Let's access a classic DS dataset, which has data on different car styles:

In [None]:
# This reads the data from a url and sets the column names.
# Here the data is nicely formatted as a CSV file for us
# but sometimes we will need to download data to our local machine and import into Colab
# Pandas can also input JSON or XML data if formatted properly

url = "http://archive.ics.uci.edu/ml/machine-learning-databases/auto-mpg/auto-mpg.data-original"
column_names = ['mpg', 'cylinders', 'displacement', 'horsepower', 'weight', 'acceleration', 'model', 'origin', 'car_name']
mpg_df = pd.read_csv(url, delim_whitespace=True, header=None, names=column_names)

In [None]:
# First, just get a peek at the data:
mpg_df.head()

In [None]:
# Some general stats about the data
mpg_df.describe()

In [None]:
# How many missing values of each column?
mpg_df.isnull().sum()

In [None]:
# How many of each type of engine?
mpg_df["cylinders"].value_counts()

In [None]:
# Average horsepower per engine type
mpg_df.groupby("cylinders").horsepower.mean()

In [None]:
# Plot a histogram of mpg - (use matplotlib)
plt.hist(mpg_df.mpg, edgecolor='black')

In [None]:
# Or a scatter plot of acceleration vs mpg (with labels!)
plt.scatter( mpg_df.acceleration, mpg_df.mpg )
plt.xlabel("acceleration")
plt.ylabel("mpg")

In [None]:
# Fancy scatterplot (jointplot) from seaborn:
sns.jointplot(x="weight", y="mpg", data=mpg_df, kind="reg")

Pandas is widely used and has a very active development community contributing new features.

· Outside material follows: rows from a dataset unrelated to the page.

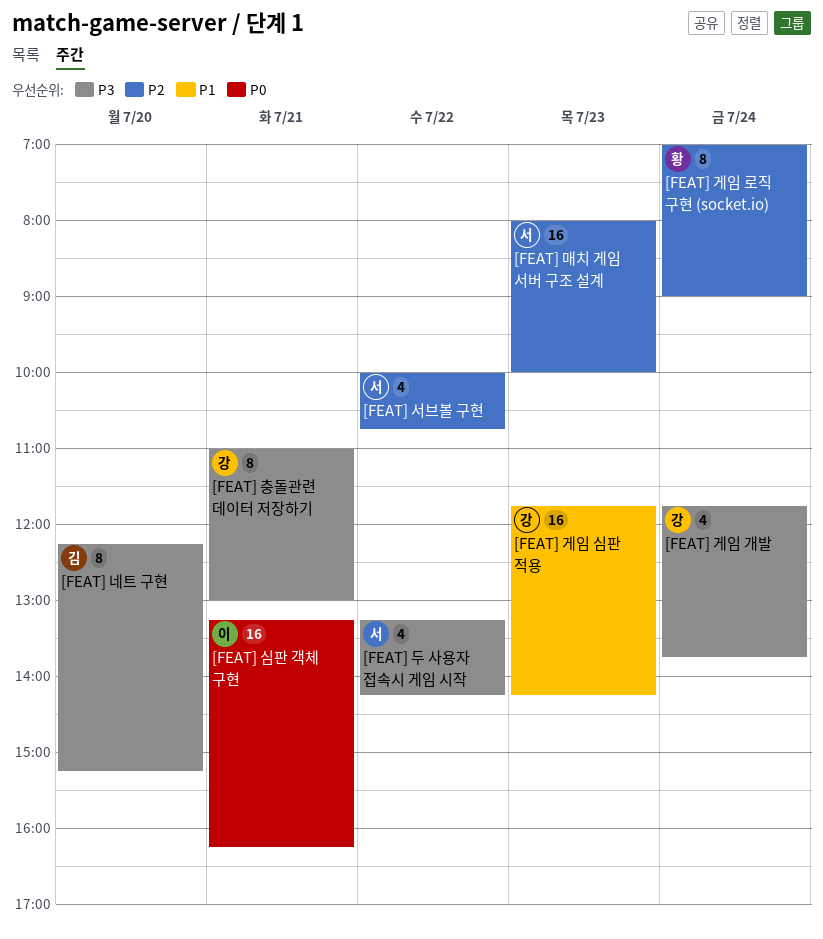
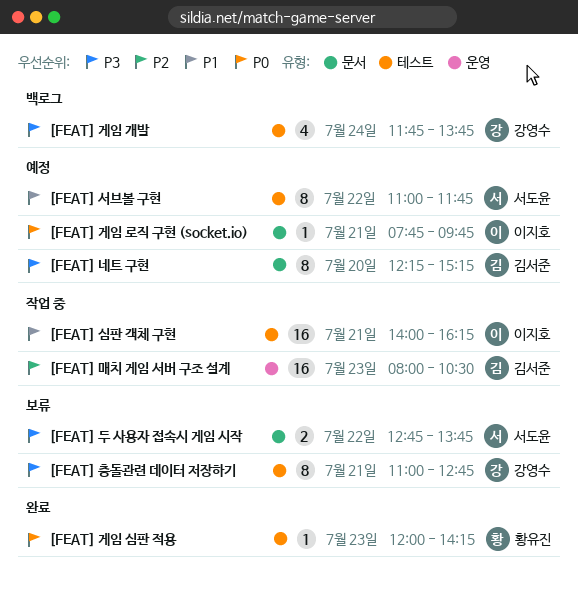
[FEAT] 게임 로직 구현 (socket.io), owner: 황유진 -> 이지호
[FEAT] 게임 로직 구현 (socket.io), priority: P2 -> P0
[FEAT] 게임 로직 구현 (socket.io), estimate: 8 -> 1
[FEAT] 게임 로직 구현 (socket.io), day: Jul 24 -> Jul 21
[FEAT] 게임 로직 구현 (socket.io), begins: 07:00 -> 07:45
[FEAT] 게임 로직 구현 (socket.io), ends: 09:00 -> 09:45
[FEAT] 게임 심판 적용, owner: 강영수 -> 황유진
[FEAT] 게임 심판 적용, priority: P1 -> P0
[FEAT] 게임 심판 적용, estimate: 16 -> 1
[FEAT] 게임 심판 적용, begins: 11:45 -> 12:00
[FEAT] 두 사용자 접속시 게임 시작, estimate: 4 -> 2
[FEAT] 두 사용자 접속시 게임 시작, begins: 13:15 -> 12:45
[FEAT] 두 사용자 접속시 게임 시작, ends: 14:15 -> 13:45
[FEAT] 매치 게임 서버 구조 설계, owner: 서도윤 -> 김서준
[FEAT] 매치 게임 서버 구조 설계, ends: 10:00 -> 10:30
[FEAT] 서브볼 구현, priority: P2 -> P1
[FEAT] 서브볼 구현, estimate: 4 -> 8
[FEAT] 서브볼 구현, begins: 10:00 -> 11:00
[FEAT] 서브볼 구현, ends: 10:45 -> 11:45
[FEAT] 심판 객체 구현, priority: P0 -> P1
[FEAT] 심판 객체 구현, begins: 13:15 -> 14:00
[FEAT] 충돌관련 데이터 저장하기, ends: 13:00 -> 12:45

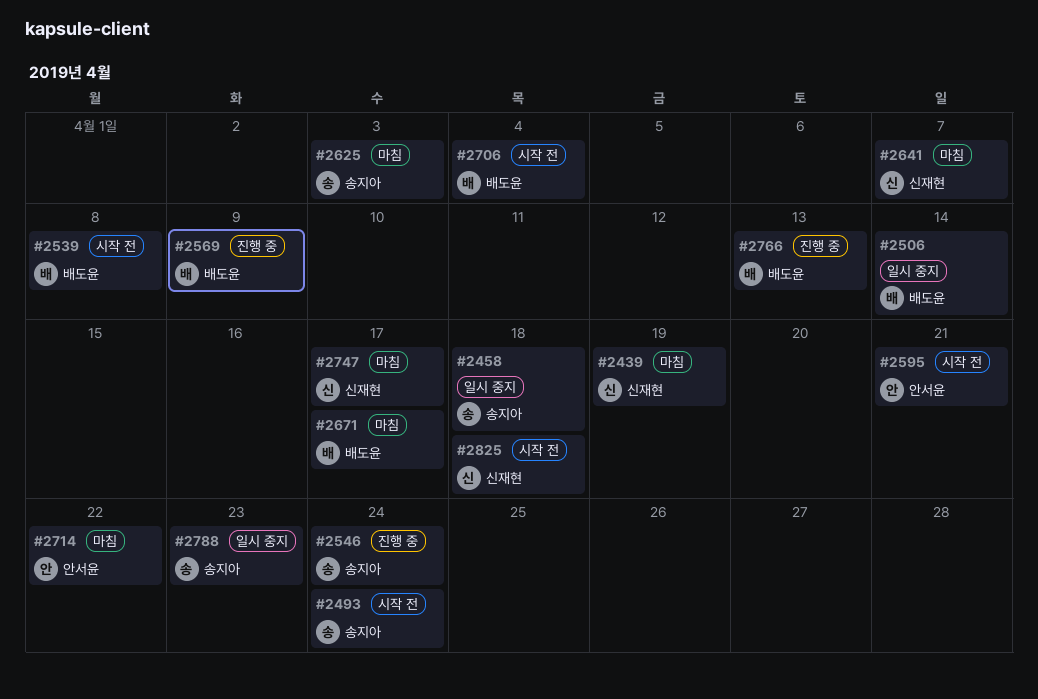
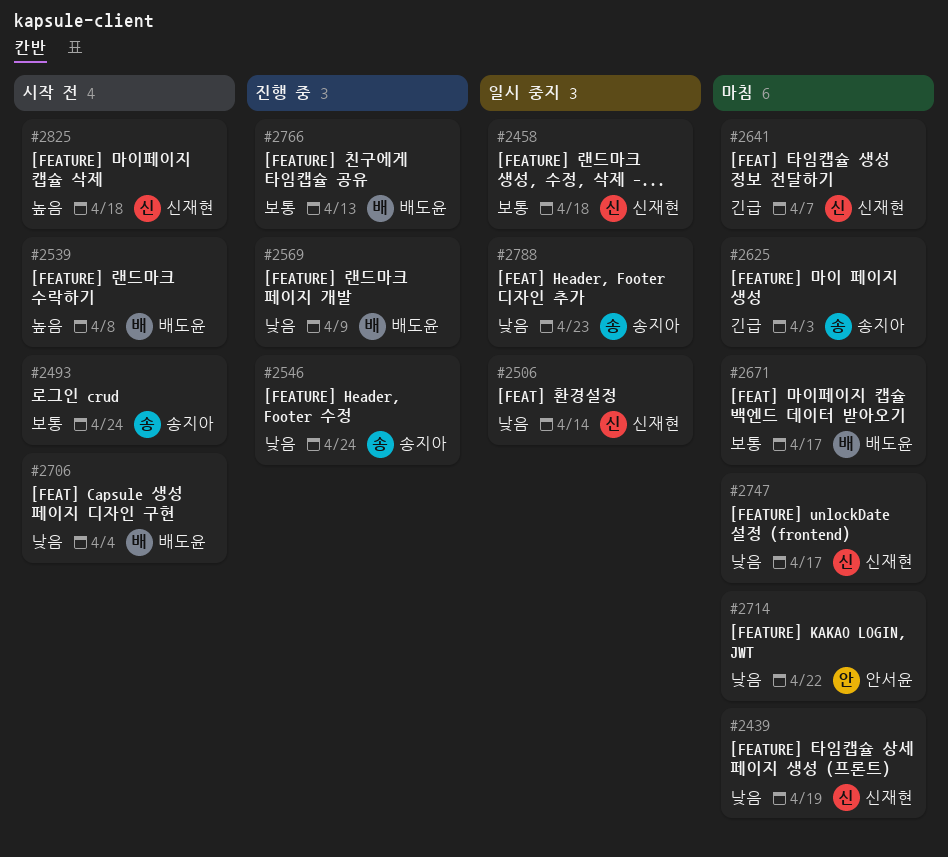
#2458, owner: 송지아 -> 신재현
#2506, owner: 배도윤 -> 신재현
#2595: present -> none

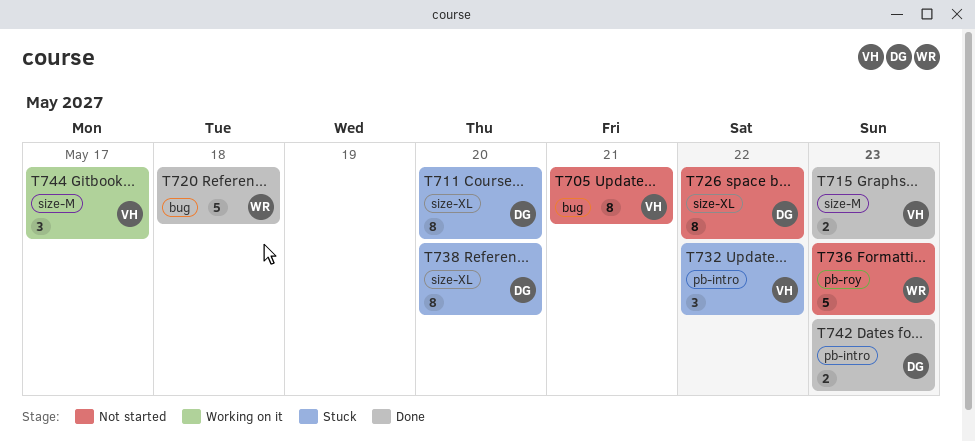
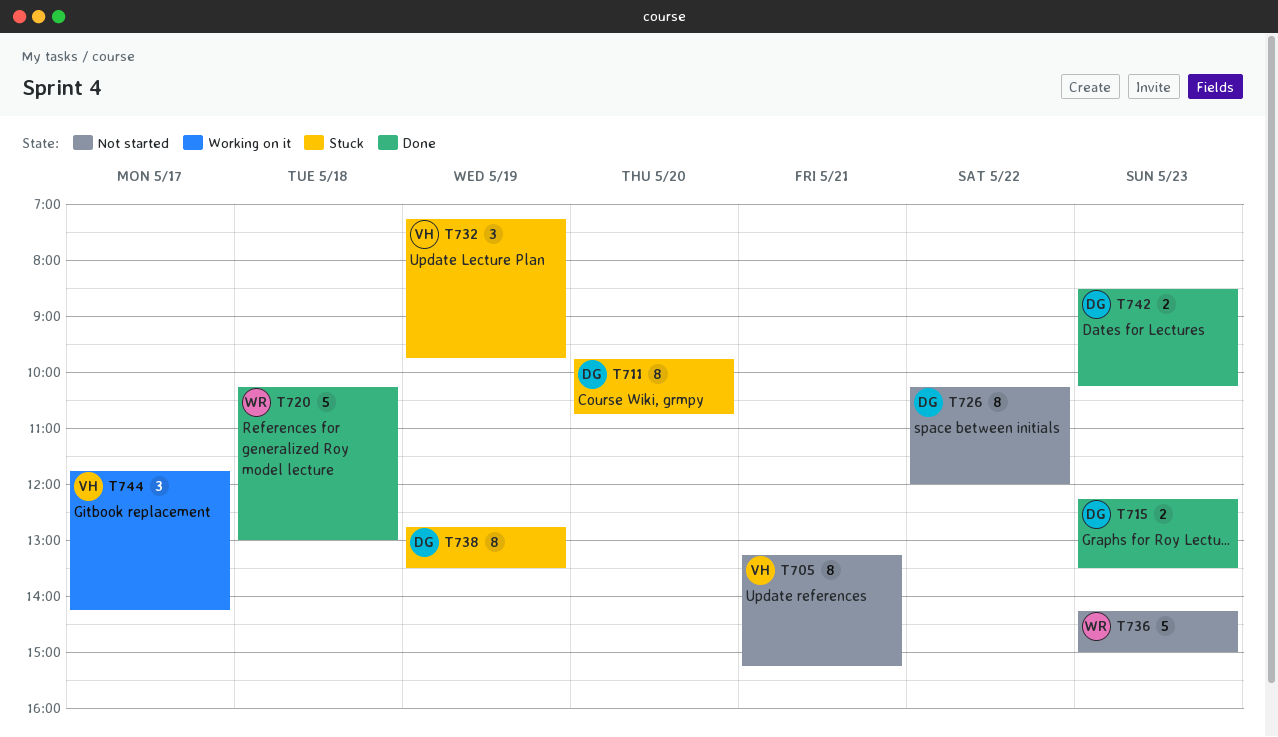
T715, owner: VH -> DG
T732, day: May 22 -> May 19
T738, day: May 20 -> May 19

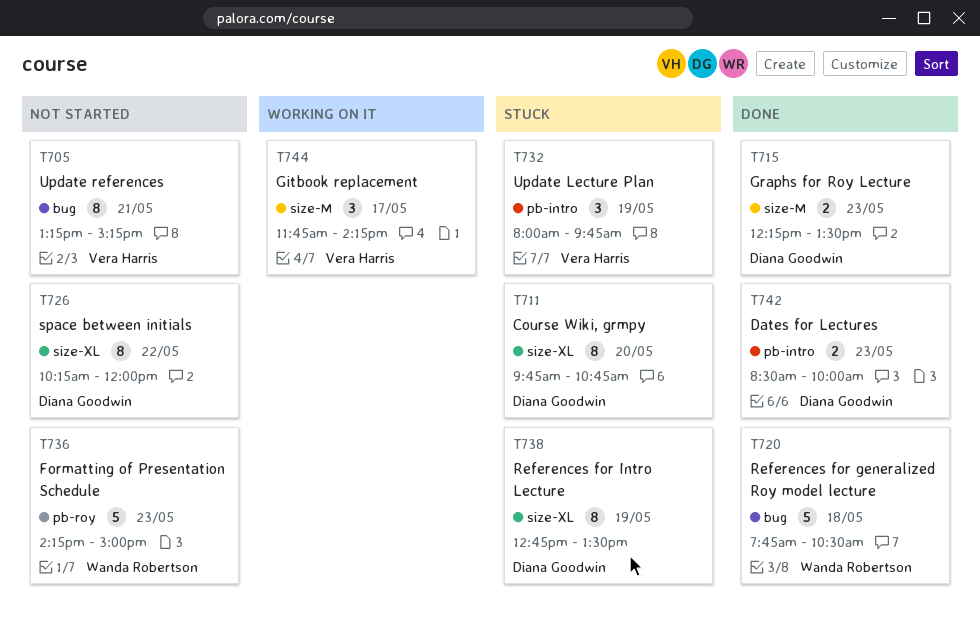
T720, begins: 10:15 -> 07:45
T720, ends: 13:00 -> 10:30
T732, begins: 07:15 -> 08:00
T742, ends: 10:15 -> 10:00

If there is some kind of analysis you want to do on your data, chances are, it already exists. The [documentation for the pandas library](https://pandas.pydata.org/pandas-docs/stable/) is very good, and of course there is much help you can get from AI or Stack Overflow.

One important component of pandas is indexing and selecting components of the data. This is a extremely rich topic, so we'll only touch on it here. Please [consult the documentation](https://pandas.pydata.org/pandas-docs/stable/indexing.html) for more info.

In [None]:
# Columns can be selected using the `[]` operator, which accepts one column name or a list of several
# using two brackets [[ ]] ensures that the output is also a data frame

mpg_df[["cylinders", "car_name"]]

In [None]:
# pandas also allows selection using the `.column_name` notation
mpg_df.car_name

For selecting rows from the data there are two options:
- `.loc`: for selecting rows based on the _row label_
- `.iloc`: for selecting rows based on the _row number_

In the prior example, the row label and the row number are the same; often one wants to assign a label (a unique id) to each rows. In many cases, this would be something like a date or a user id. Note: these two selectors can also be used to pick columns, but that's a bit less common.

In [None]:
# Returns row #5 -- the 6th row.  NB: it returns one row as a column!
mpg_df.iloc[5]

In [None]:
# Returns the first 6 rows
mpg_df.iloc[:6]

If we have _actual labels_ as an index for a dataframe, we can use `.loc` to select using values from that index

In [None]:
#Let's set the row label (index) to be the car name.  Note: these are not unique.
car_index_df = mpg_df.set_index("car_name", inplace=False)
#Now, let's see what we have for a couple car names
car_index_df.loc[["amc rebel sst", "plymouth fury iii"]]

One can also select those rows that match a particular condition. Say I want to only see those rows that have an acceleration less that 10 seconds

In [None]:
mpg_df[mpg_df.acceleration < 10]  #some of the classic muscle cars


What about operations on entire columns? This can make data munging much easier!  

When preparing data for predictive modeling we do "feature engineering" -- creating new variables that we believe/hope will be predictive of some target.  

Let's calculate a new variable which is weight divided by displacement, and add it to the mpg_df data frame:


In [None]:
mpg_df["WoverD"] = mpg_df["weight"] / mpg_df["displacement"]
mpg_df[["weight","displacement","WoverD"]]



In [None]:
# identify the cars with the top 3 and bottom 3 WoverD values

print(mpg_df.nlargest(3, "WoverD"))
print(mpg_df.nsmallest(3, "WoverD"))


Extra Questions:
- Find the average horsepower of the 5 cars with the lowest MPG.  Also the highest.
- Create a new feature that says whether the car has MPG which is higher or lower than its median.   Plot a boxplot of horsepower against your new binary variable.